Pourquoi ne pas ouvrir une laverie avec une bibliothèque et un salon de thé où vous proposez de gâteaux faits maison ? Ce sera une nouveauté…
Le Lavomatic ! j’ai découvert ce lieu l’hiver dernier, ne profitant d’ailleurs que du Séchomatic, en famille, tant la nouveauté se devait d’être partagée (et puis c’était un peu glauque, mais ne le serait-ce pas par essence ?). Accueillis comme il se doit par les habitués, visiblement touchés par notre errance face aux machines, aux innombrables messages scotchés et vandalisés, aux nébuleux codes. Tout ça pour voir pendant 2 fois 6 minutes notre linge s’envoyer en l’air derrière un hublot. Affichant aux yeux de tous notre besoin primaire d’avoir des jeans secs pour le lendemain, une couette sèche pour vite oublier l’expérience de la nuit blanche en mode vomi de la petite, et priant pour ne pas y égarer une chaussette. Une véritable aventure où les autres viennent laver leur linge et repartent avec des litres d’eau à faire sécher et nous qui affichions notre luxe de détenteurs de tambour inox vite compensé par notre absence de séchomatic miniature, chacun ses faiblesses.
Evidemment aucune lecture en 2 fois 6 minutes, les yeux rivés sur la vitre.

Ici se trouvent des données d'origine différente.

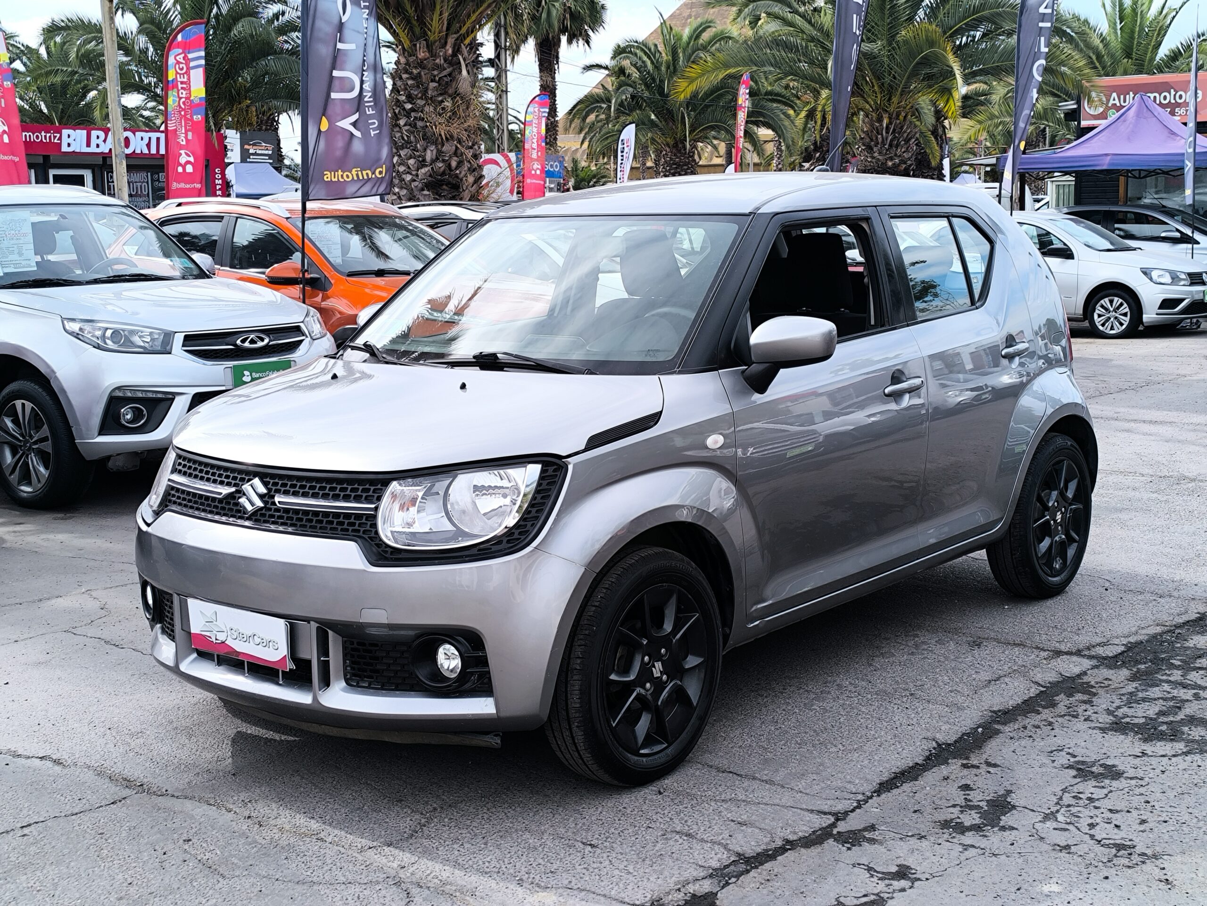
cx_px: 604
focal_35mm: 46
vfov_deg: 31.5
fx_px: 1604
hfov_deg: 41.2
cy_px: 453
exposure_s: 1/599
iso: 50
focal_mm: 6.14
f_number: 1.65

Je hais les lavomatic que je trouve paradoxalement très utiles et j’y vais régulièrement faire sécher draps et serviettes…ceci dit je ne m’y attarde pas et je combine « séchage » et « sortie du chien » comme ça d’une pierre deux coups et je n’ai pas à attendre.😊
pour lire et à certains endroits (normalement pisser de rire) je te rappelle » l’œuf et moi’ de Betty mac Donald …
@Emilie: ah, les livres d’Armistead! Je les ai tous dévorés d’une traite! Je me souviens que c’était grisant, et en même temps vaguement déprimant de suivre les personnages lors de leur arrivée en ville, plein de rêves et d’idéaux, et de les voir peu à peu vieillir, quitter Barbary Lane et parfois s’aigrir ou renoncer au fil des volumes…
@mademoiselle a: quoi mais toi tu es VRAIMENT allée à la laverie à SF?!! (jalousie inside) (si je vais à SF un jour, c’est un truc que je ferai) (genre je viendrais avec mon panier de linge sale tout exprès)
@matchingpoint: ce commentaire me fait sourire parce que je crois que tous ceux qui fréquentent les laveries, las de se morfondre, se sont un jour dis que ce serait un super plan d’en faire un endroit plus vivant généralement les mecs veulent y ouvrir un bar et les filles une bibliothèque ou un salon de thé) 😉 Pour ma part, j’ai songé à créer une page Fb pour organiser des apéromatics dans mon quartier, mais je ne sais pas dans quelle mesure ce serait autorisé (ce faire blacklister de la laverie t’imagine c’te #fail )
@Melle Blanche: bien sûr que c’est un peu glauque! C’est aussi ça qui est drôle! (note à moi-même: penser à relire ceci quand, au cœur de l’hiver, je me trimballerai dans le blizzard lyonnais avec mon sac de linge mouillé) Quoique depuis que j’y croise ma voisine franco-suisse de 70 ans qui trouve que c’est bien pratique de ne pas s’embêter chez soi avec une machine, je trouve ça un chouia moins subversif (mais ma voisine porte une visière en plexi donc quand même, si)
@marie: je note! j’adore me bidonner en rythme avec le tambour de la machine à laver!